Prove that $ri (epi f)=\{(x, y): x\in ri (dom f), y >f(x)\}$ $f: R^n \to (-\infty, \infty]$ is a convex function. Prove that
$ri (epi f)=\{(x, y): x\in ri (dom f), y >f(x)\}$
I have used definition of convex functions to prove that the right-side is included the left-side. But the inverse inclusion, I have stuck on that. 
Thank you so much.
Update
For the converse inclusion, I take any $(x,y) \in \Omega$,
where $$\Omega: =\{(x,y): x\in {\rm ri(dom f)}, y>f(x)\}.$$
Then we have $x\in {\rm ri}\;({\rm dom} f)$ and $y>f(x)$. Hence there exist $U_x$, a neighborhood of $x$ in $\mathbb{R}^n$, such that
$$ U_x \cap {\rm aff}\,{\rm dom} f \subset {\rm dom} f.$$
Then we have
$$ U_x \times (f(x), \infty)\; \cap \;{\rm aff}\,{\rm epi} f=U_x\times(f(x),\infty)\;\cap\; {\rm aff}\,{\rm dom}f\times \mathbb{R}\subset {\rm dom} f\times (f(x), \infty) \subset {\rm epi} f$$
Thus, $(x,y) \in {\rm ri}\,({\rm epi} f)$.

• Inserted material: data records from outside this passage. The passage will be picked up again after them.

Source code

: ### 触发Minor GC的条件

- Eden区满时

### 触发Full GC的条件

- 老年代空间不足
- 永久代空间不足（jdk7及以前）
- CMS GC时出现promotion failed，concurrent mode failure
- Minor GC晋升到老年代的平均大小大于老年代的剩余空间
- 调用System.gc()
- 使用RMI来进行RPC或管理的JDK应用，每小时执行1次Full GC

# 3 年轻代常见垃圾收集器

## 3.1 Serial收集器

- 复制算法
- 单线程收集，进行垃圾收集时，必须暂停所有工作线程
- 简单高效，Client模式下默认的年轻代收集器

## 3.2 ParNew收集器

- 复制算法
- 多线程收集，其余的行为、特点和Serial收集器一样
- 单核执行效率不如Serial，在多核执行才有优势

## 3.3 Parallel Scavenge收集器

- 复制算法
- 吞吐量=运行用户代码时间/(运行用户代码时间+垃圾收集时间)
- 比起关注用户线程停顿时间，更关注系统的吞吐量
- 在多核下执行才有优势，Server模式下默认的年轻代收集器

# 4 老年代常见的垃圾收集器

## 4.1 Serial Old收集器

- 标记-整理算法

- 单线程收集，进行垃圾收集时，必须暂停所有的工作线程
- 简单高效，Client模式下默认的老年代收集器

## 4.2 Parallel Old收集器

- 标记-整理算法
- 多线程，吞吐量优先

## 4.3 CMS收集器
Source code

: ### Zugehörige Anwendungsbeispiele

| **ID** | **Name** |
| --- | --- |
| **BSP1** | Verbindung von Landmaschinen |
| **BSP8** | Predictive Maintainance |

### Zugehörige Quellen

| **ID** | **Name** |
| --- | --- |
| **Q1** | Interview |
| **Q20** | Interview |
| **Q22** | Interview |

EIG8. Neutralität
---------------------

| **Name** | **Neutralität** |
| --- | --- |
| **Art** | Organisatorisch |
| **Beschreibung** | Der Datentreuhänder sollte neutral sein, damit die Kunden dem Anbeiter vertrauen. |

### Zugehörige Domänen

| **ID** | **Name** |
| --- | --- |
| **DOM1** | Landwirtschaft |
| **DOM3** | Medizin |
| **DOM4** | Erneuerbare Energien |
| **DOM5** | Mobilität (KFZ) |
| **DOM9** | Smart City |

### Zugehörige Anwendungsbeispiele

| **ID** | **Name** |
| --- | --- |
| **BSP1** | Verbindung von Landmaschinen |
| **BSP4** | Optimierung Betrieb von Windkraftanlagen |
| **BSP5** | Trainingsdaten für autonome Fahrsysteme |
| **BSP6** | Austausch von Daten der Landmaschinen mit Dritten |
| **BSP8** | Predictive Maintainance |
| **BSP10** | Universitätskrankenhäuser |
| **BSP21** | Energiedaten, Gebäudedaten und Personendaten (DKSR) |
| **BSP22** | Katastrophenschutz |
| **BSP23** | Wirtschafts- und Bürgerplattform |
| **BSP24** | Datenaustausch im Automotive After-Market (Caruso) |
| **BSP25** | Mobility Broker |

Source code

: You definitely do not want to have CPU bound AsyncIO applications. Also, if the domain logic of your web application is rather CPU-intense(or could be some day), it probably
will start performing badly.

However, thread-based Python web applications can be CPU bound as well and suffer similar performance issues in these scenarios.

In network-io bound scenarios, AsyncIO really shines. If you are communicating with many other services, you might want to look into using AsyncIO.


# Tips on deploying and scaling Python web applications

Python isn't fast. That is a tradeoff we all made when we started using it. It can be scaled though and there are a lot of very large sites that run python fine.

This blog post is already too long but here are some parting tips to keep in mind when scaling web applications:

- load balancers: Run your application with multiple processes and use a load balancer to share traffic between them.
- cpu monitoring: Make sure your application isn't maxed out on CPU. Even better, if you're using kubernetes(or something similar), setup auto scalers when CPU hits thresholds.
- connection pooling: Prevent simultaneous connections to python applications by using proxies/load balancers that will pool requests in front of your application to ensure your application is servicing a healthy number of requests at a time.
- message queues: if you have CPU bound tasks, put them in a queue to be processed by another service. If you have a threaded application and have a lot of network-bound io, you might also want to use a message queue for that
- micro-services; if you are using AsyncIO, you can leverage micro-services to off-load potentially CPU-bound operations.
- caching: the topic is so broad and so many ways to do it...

 But my friend has counterexample for ${\rm dom} f\times (f(x), \infty) \subset {\rm epi} f$: $f(x)=e^x, x=0, f(0)=1$ then we have $\mathbb R \times (1,\infty) \subset {\rm epi} f$. 

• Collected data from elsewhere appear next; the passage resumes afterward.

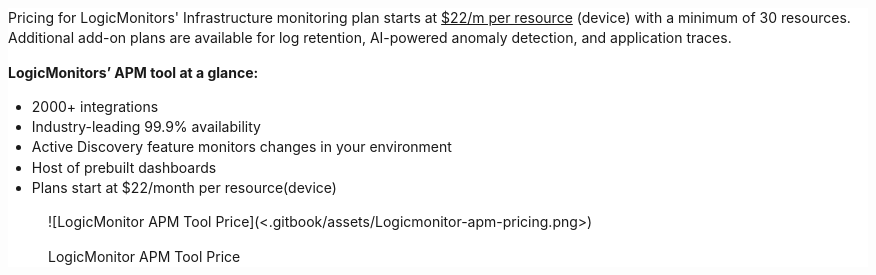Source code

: Pricing for LogicMonitors' Infrastructure monitoring plan starts at [$22/m per resource](https://www.logicmonitor.com/pricing) (device) with a minimum of 30 resources. Additional add-on plans are available for log retention, AI-powered anomaly detection, and application traces.

**LogicMonitors’ APM tool at a glance:**

* 2000+ integrations
* Industry-leading 99.9% availability
* Active Discovery feature monitors changes in your environment
* Host of prebuilt dashboards
* Plans start at $22/month per resource(device)

<figure>![LogicMonitor APM Tool Price](<.gitbook/assets/Logicmonitor-apm-pricing.png>)<figcaption><p>LogicMonitor APM Tool Price</p></figcaption></figure>
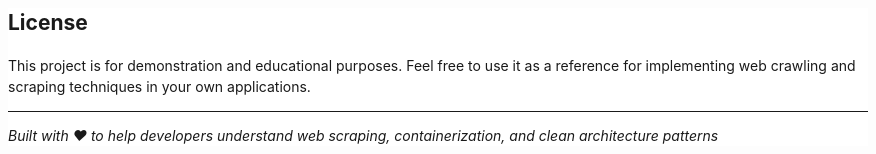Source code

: ## License

This project is for demonstration and educational purposes. Feel free to use it as a reference for implementing web crawling and scraping techniques in your own applications.

---

_Built with ❤️ to help developers understand web scraping, containerization, and clean architecture patterns_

 A: Ok, so I think the main trick here is realising that 
$$\text{aff epi }f= \text{aff dom }f\times \mathbb{R}.$$
So I begin by proving this and then I move on to the actual statement. I haven't used convexity of $f$ anywhere--so if you had a good reason to adding it to the question I'd recommend you have a good look that I haven't done anything silly.

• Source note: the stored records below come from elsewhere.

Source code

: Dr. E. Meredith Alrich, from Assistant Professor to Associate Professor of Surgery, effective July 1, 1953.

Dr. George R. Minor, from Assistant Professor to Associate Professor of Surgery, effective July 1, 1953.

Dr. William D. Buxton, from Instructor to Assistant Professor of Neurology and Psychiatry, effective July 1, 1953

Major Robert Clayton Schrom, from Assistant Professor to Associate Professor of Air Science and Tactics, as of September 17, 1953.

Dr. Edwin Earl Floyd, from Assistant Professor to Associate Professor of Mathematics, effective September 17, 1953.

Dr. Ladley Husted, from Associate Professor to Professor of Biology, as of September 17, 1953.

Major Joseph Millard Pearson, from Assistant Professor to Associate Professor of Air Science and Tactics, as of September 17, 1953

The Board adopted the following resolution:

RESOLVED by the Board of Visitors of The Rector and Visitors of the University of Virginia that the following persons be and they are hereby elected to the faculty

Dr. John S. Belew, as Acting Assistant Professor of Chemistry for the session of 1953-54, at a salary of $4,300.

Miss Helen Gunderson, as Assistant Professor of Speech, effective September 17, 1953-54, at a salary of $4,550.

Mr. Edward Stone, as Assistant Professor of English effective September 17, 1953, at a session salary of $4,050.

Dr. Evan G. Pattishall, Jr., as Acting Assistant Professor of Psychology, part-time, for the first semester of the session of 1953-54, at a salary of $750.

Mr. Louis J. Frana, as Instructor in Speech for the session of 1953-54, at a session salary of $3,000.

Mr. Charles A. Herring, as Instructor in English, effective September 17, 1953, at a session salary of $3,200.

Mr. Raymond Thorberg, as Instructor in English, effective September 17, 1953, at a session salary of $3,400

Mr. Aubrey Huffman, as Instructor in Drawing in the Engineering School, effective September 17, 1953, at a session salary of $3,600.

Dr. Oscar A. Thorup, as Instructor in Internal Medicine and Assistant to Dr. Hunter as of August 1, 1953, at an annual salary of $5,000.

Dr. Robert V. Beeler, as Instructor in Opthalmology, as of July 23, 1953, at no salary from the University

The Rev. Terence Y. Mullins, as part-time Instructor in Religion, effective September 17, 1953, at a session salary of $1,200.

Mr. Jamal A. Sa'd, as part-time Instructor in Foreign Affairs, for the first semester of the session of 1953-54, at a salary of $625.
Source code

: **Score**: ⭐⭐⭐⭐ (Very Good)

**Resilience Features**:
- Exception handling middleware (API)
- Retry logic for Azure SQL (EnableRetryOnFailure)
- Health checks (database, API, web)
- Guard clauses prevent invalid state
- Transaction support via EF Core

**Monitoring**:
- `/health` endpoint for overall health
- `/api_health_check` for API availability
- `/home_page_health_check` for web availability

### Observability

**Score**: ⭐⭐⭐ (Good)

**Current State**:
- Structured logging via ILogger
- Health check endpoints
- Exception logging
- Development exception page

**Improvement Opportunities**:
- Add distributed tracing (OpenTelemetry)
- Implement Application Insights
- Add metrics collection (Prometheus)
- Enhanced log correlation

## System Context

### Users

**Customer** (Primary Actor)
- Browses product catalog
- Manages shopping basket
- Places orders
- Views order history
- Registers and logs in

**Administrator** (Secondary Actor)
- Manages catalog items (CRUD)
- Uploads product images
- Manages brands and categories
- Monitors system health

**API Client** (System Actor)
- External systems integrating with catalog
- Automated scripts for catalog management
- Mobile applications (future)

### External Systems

Choose any vector in $u\in$aff epi $f$. Then, by the definition of the affine hull of a set and the epigraph of a function
$$u=\theta_1(x_1,y_1)+\dots+\theta_k(x_k,y_k)=(\theta_1 x_1+\dots+\theta_kx_k,\theta_1 y_1+\dots+\theta_ky_k)$$
for some $x_i\in $dom $f$, $y_i\geq f(x_i)$ and $\theta_i\in\mathbb{R}$ such that $\sum_i \theta_i=1$. Note that, by definition, $\theta_1 x_1+\dots+\theta_kx_k$ belongs to aff dom $f$  and $\theta_1y_1+\dots+\theta_ky_k$ belongs to $\mathbb{R}$. Since $u$ was arbitrary, we have that
$$\text{aff epi }f\subseteq \text{aff dom }f\times \mathbb{R}.$$
For the converse, note that by the definition of the epigraph, $(x_i,y_i+1)\in$ epi $f$. Thus,
$$v:=(\theta_1 x_1+\dots+\theta_kx_k,\theta_1 y_1+\dots+\theta_ky_k+1)$$
also belongs to aff epi $f$. Since any affine set contains the line connecting any two of its members we have that the "vertical" line connecting $u$ and $v$ is contained in aff epi $f$. In other words,
$$\{\theta_1x_1+\dots+\theta_kx_k\}\times \mathbb{R}\subseteq\text{aff epi }f.$$
Since the above holds for any $x_i$s in dom $f$ and $\theta_i$s such that $\sum_i\theta_i=1$, we have that 
$$\text{aff dom }f\times \mathbb{R}\subseteq \text{aff epi }f.$$

Now, the epigraph of a function is defined as
$$\text{epi }f:=\{(x,y):x\in\text{dom }f,y\geq f(x)\}.$$
Then ri epi $f$ is the set of $(x,y)\in$ epi $f$ such that there exists an open $n+1$ dimensional cube $C^{n+1}_\varepsilon((x,y))\subseteq\mathbb{R}^{n+1}$ centred on $(x,y)$ of side lengths $2\varepsilon$ whose intersection with aff epi $f$ is contained in epi $f$. In other words,
$$C^{n+1}_\varepsilon((x,y))\cap \text{aff epi f}\subseteq \text{epi }f. $$
But, 
$$C^{n+1}_\varepsilon((x,y))\cap \text{aff epi f}=[C^n_\varepsilon(x)\times (y-\varepsilon,y+\varepsilon)]\cap[\text{aff dom }f\times \mathbb{R}]$$
$$=[C^n_\varepsilon(x)\cap \text{aff dom }f] \times[(y-\varepsilon,y+\varepsilon)\cap \mathbb{R}] = [C^n_\varepsilon(x)\cap \text{aff dom }f] \times(y-\varepsilon,y+\varepsilon).$$
So we have that,
$$C^n_\varepsilon(x)\cap \text{aff dom }f\subseteq \text{ dom f},\quad\quad (y-\varepsilon,y+\varepsilon)\subseteq \{y:y\geq f(x)\}.$$
Thus,
$$(x,y)\in \{(x,y):x\in\text{ri dom }f,y> f(x)\}.$$
Since, $(x,y)$ was arbitrary we have that ri epi $f\subseteq\{(x,y):\text{ri dom }f,y>f(x)\}$. You can obtain the converse in a pretty much identical fashion, giving you the desired equality.